Well, there is a part of Wisconsin known as "Little Switzerland" because it reminded the Swiss settlers there of their homeland, a bit. I mean, no Matterhorn, etc.
posted by Chitownfats at 7:09 PM on January 5, 2018


Best answer: thousands upon thousands of freshwater lakes of all sizes

Finland might be the place you're looking for in this regard.

One side of my family is Finnish and they settled in northern Ontario - and my grandparents were fond of talking about how northern Ontario on the north shore of Georgian Bay and Lake Superior was very much like Finland.

AFAIK, the lakes were carved out by similar glaciation processes in both places.

The satellite views of where my family's from in Finland and the part of Ontario they settled in bear some obvious similarities on the lakes-and-forest front.

It's kind of no accident that the Upper Peninsula, Minnesota, Wisconsin and northern Ontario are home to a sizeable Finnish diaspora.
posted by mandolin conspiracy at 7:18 PM on January 5, 2018


Not exactly what you were asking thing I didn't twig into until this past year is that fact that the Devonian limestone in Michigan and SW Ontario is from the same stata of rock as it's namesake in Devon, England.
posted by bonobothegreat at 8:05 PM on January 5, 2018


Based mainly on looking at maps, I wonder whether northern and western NY State could be candidates. They're near the Great Lakes, and they have little lakes. What do you think, OP?
posted by JimN2TAW at 8:19 PM on January 5, 2018


You're going to want an ancient rift basin on a Precambrian craton, at moderately high latitude, that's been recently glaciated and is covered with boreal forest today. Which is a pretty good description of the Baltic Sea.
posted by wps98 at 8:44 PM on January 5, 2018 [2 favorites]

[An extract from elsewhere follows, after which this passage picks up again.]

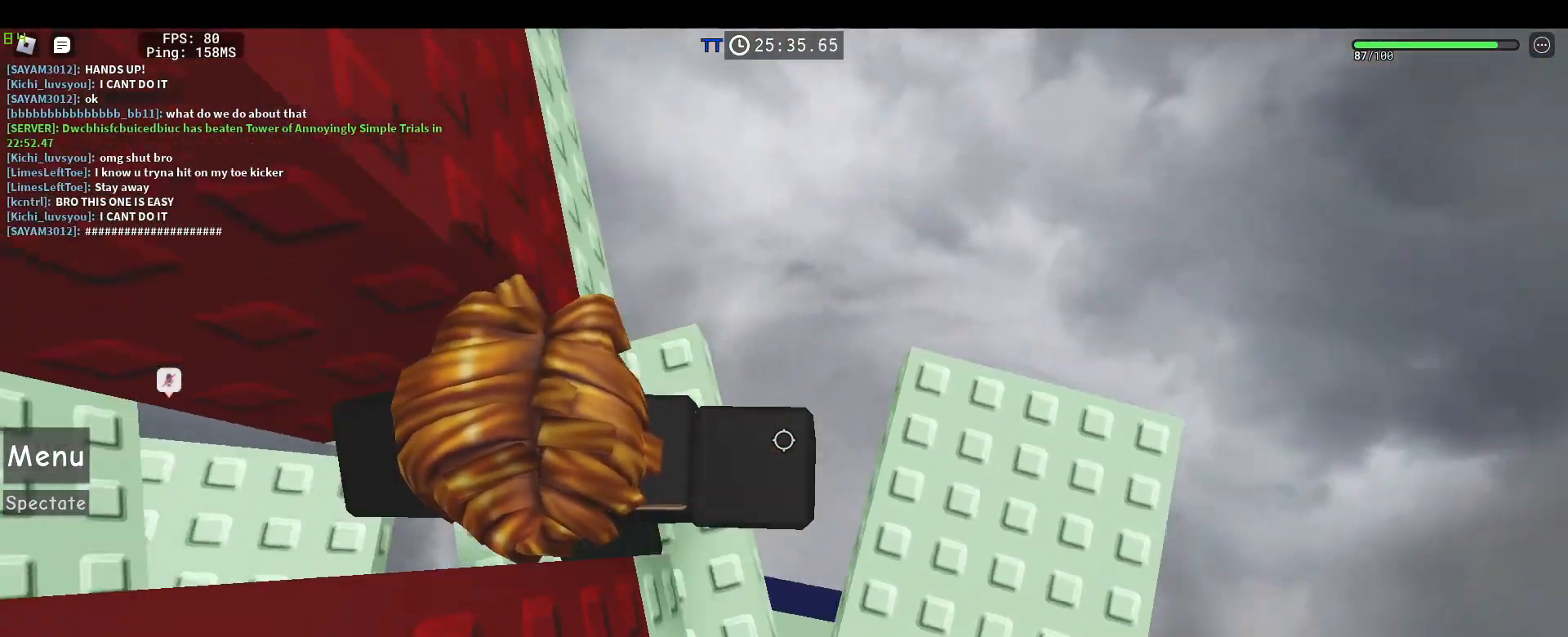
{"keys": ["w"], "mouse": ["right"]}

a lot of the lower land area around the altai mountains in russia/china/mongolia/kazakhstan is both taiga forested and somewhat lakey, although not quite as lakey as the great lakes region.
posted by poffin boffin at 9:48 PM on January 5, 2018


Vast regions are under discussion; hard to generalize, so let me be modestly precise. I lived in Novosibirsk, RF (Siberia, 55° N 83° E, not terribly far from the aforementioned Altai) for more than 2 years, including 3 winters. A lot of snow arrives over the long winter, but never in the wet paralyzing dumps typical of the Greak Lakes areas I've lived in: SE and NW Michigan, Chicago and now Buffalo. This was a dry continental climate, far from any large body of water (Lake Baikal is 900 miles to the east). Average annual temperature is 18 degrees colder than Buffalo. Nothing like anything I had experienced. Intractable snow and ice build up even on busy sidewalks. The Grand Rapids comparison puzzles.